• By The Financial District

DOC WHO DISCOVERED EBOLA WARNS OF DEADLY ‘DISEASE X’ AFTER COVID

Humanity faces an unknown number of new and potentially fatal viruses emerging from Africa's tropical rainforests, according to Professor Jean-Jacques Muyembe Tamfum, who helped discover the Ebola virus in 1976 and has been on the frontline of the hunt for new pathogens ever since, Sam Kiley, Ingrid Formanek and Ivana Kottasova reported for CNN.

"We are now in a world where new pathogens will come out," he told CNN. "And that's what constitutes a threat for humanity."


As a young researcher, Muyembe took the first blood samples from the victims of a mysterious disease that caused hemorrhages and killed about 88% of patients and 80% of the staff who were working at the Yambuku Mission Hospital when the disease was first discovered.

The World Health Organization (WHO) has warned that “Disease X,” or the unexpected, may just be around the corner as people continue to feast on bushmeat and wildlife are forced to descend on urban areas as their habitats are invaded, forests are levelled and viruses jump from animals to man.


The vials of blood were sent to Belgium and the US, where scientists found a worm-shaped virus.


They called it "Ebola," after the river close to the outbreak in the country that was then known as Zaire.


Speaking exclusively to CNN in the Democratic Republic of Congo’s capital, Kinshasa, Muyembe warned of many more zoonotic diseases -- those that jump from animals to humans -- to come. Yellow fever, various forms of influenza, rabies, brucellosis and Lyme disease are among those that pass from animals to humans, often via a vector such as a rodent or an insect.

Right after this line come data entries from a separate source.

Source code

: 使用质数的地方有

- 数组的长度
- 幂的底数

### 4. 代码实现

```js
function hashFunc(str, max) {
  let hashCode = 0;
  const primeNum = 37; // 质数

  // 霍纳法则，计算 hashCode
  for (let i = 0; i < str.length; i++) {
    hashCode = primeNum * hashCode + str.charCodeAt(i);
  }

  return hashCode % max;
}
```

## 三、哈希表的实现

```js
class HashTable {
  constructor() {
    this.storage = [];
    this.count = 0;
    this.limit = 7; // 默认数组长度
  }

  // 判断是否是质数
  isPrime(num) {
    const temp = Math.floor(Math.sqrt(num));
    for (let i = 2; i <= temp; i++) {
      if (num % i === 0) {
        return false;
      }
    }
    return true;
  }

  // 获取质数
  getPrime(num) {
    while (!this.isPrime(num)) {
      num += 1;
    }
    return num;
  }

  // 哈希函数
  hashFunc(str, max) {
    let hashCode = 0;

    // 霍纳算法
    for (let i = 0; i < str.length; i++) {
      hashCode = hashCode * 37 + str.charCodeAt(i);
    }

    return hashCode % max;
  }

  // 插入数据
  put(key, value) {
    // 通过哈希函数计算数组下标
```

They've caused epidemics and pandemics before. HIV emerged from a type of chimpanzee and mutated into a world-wide modern plague.

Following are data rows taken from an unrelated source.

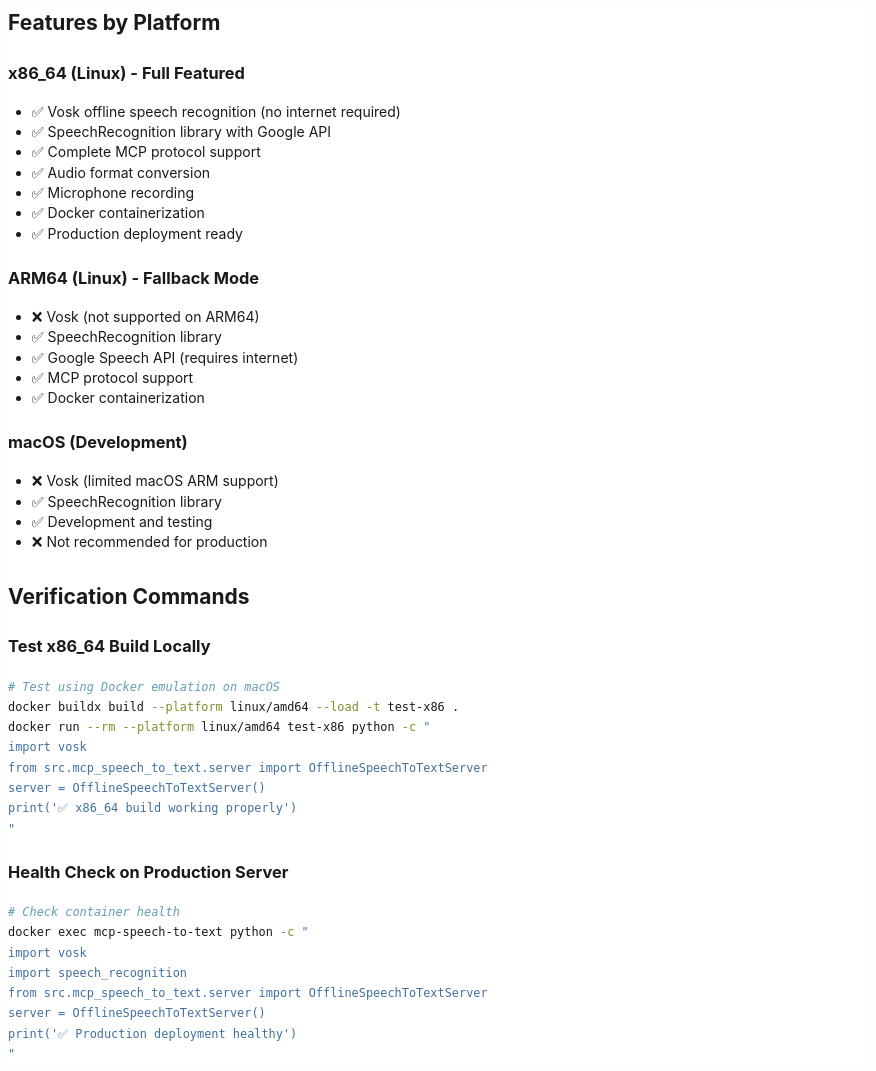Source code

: ## Features by Platform

### x86_64 (Linux) - Full Featured
- ✅ Vosk offline speech recognition (no internet required)
- ✅ SpeechRecognition library with Google API
- ✅ Complete MCP protocol support
- ✅ Audio format conversion
- ✅ Microphone recording
- ✅ Docker containerization
- ✅ Production deployment ready

### ARM64 (Linux) - Fallback Mode
- ❌ Vosk (not supported on ARM64)
- ✅ SpeechRecognition library
- ✅ Google Speech API (requires internet)
- ✅ MCP protocol support
- ✅ Docker containerization

### macOS (Development)
- ❌ Vosk (limited macOS ARM support)
- ✅ SpeechRecognition library
- ✅ Development and testing
- ❌ Not recommended for production

## Verification Commands

### Test x86_64 Build Locally
```bash
# Test using Docker emulation on macOS
docker buildx build --platform linux/amd64 --load -t test-x86 .
docker run --rm --platform linux/amd64 test-x86 python -c "
import vosk
from src.mcp_speech_to_text.server import OfflineSpeechToTextServer
server = OfflineSpeechToTextServer()
print('✅ x86_64 build working properly')
"
```

### Health Check on Production Server
```bash
# Check container health
docker exec mcp-speech-to-text python -c "
import vosk
import speech_recognition
from src.mcp_speech_to_text.server import OfflineSpeechToTextServer
server = OfflineSpeechToTextServer()
print('✅ Production deployment healthy')
"
```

SARS, MERS and the COVID-19 virus known as SARS-CoV-2 are all coronaviruses that jumped to humans from unknown "reservoirs" -- the term virologists use for virus' natural hosts -- in the animal kingdom.


COVID-19 is thought to have originated in China, possibly in bats. Does Muyembe think future pandemics could be worse than COVID-19, more apocalyptic? "Yes, yes, I think so," he said.